## THE TASK:
Transcribe the lines below verbatim, skipping the images.

-=-=-=-=-

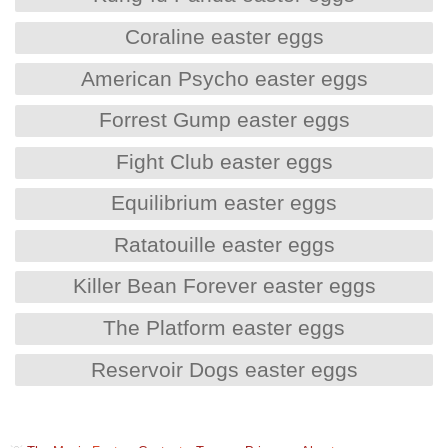
Coraline easter eggs
American Psycho easter eggs
Forrest Gump easter eggs
Fight Club easter eggs
Equilibrium easter eggs
Ratatouille easter eggs
Killer Bean Forever easter eggs
The Platform easter eggs
Reservoir Dogs easter eggs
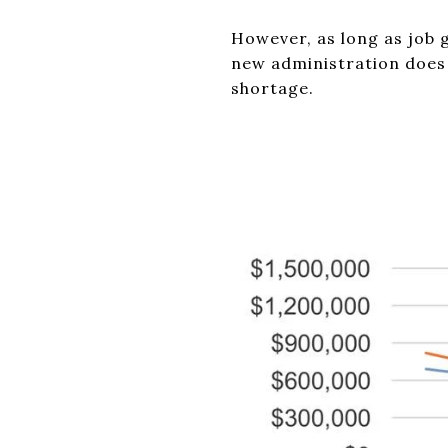
However, as long as job 
new administration does 
shortage.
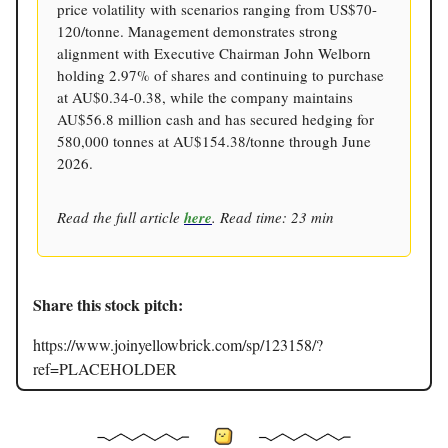
price volatility with scenarios ranging from US$70-
120/tonne. Management demonstrates strong
alignment with Executive Chairman John Welborn
holding 2.97% of shares and continuing to purchase
at AU$0.34-0.38, while the company maintains
AU$56.8 million cash and has secured hedging for
580,000 tonnes at AU$154.38/tonne through June
2026.
Read the full article
here
. Read time: 23 min
Share this stock pitch:
https://www.joinyellowbrick.com/sp/123158/?
ref=PLACEHOLDER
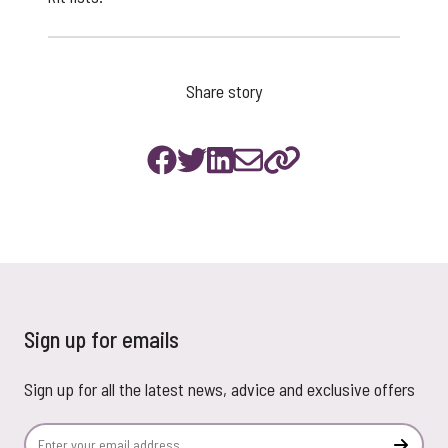
Share story
Sign up for emails
Sign up for all the latest news, advice and exclusive offers
Email Address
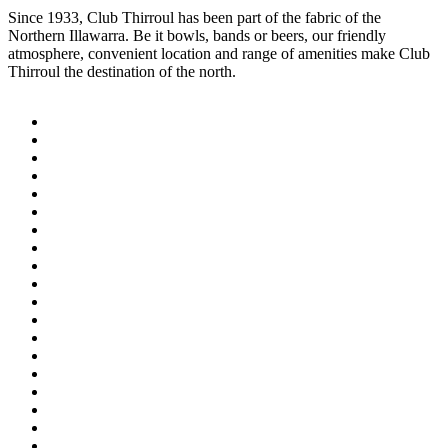
Since 1933, Club Thirroul has been part of the fabric of the
Northern Illawarra. Be it bowls, bands or beers, our friendly
atmosphere, convenient location and range of amenities make Club
Thirroul the destination of the north.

-=-=-=-=-

## ANSWER SPACE:
Coraline easter eggs
American Psycho easter eggs
Forrest Gump easter eggs
Fight Club easter eggs
Equilibrium easter eggs
Ratatouille easter eggs
Killer Bean Forever easter eggs
The Platform easter eggs
Reservoir Dogs easter eggs
However, as long as job 
new administration does 
shortage.
price volatility with scenarios ranging from US$70-
120/tonne. Management demonstrates strong
alignment with Executive Chairman John Welborn
holding 2.97% of shares and continuing to purchase
at AU$0.34-0.38, while the company maintains
AU$56.8 million cash and has secured hedging for
580,000 tonnes at AU$154.38/tonne through June
2026.
Read the full article
here
. Read time: 23 min
Share this stock pitch:
https://www.joinyellowbrick.com/sp/123158/?
ref=PLACEHOLDER
Share story
Sign up for emails
Sign up for all the latest news, advice and exclusive offers
Email Address
Since 1933, Club Thirroul has been part of the fabric of the
Northern Illawarra. Be it bowls, bands or beers, our friendly
atmosphere, convenient location and range of amenities make Club
Thirroul the destination of the north.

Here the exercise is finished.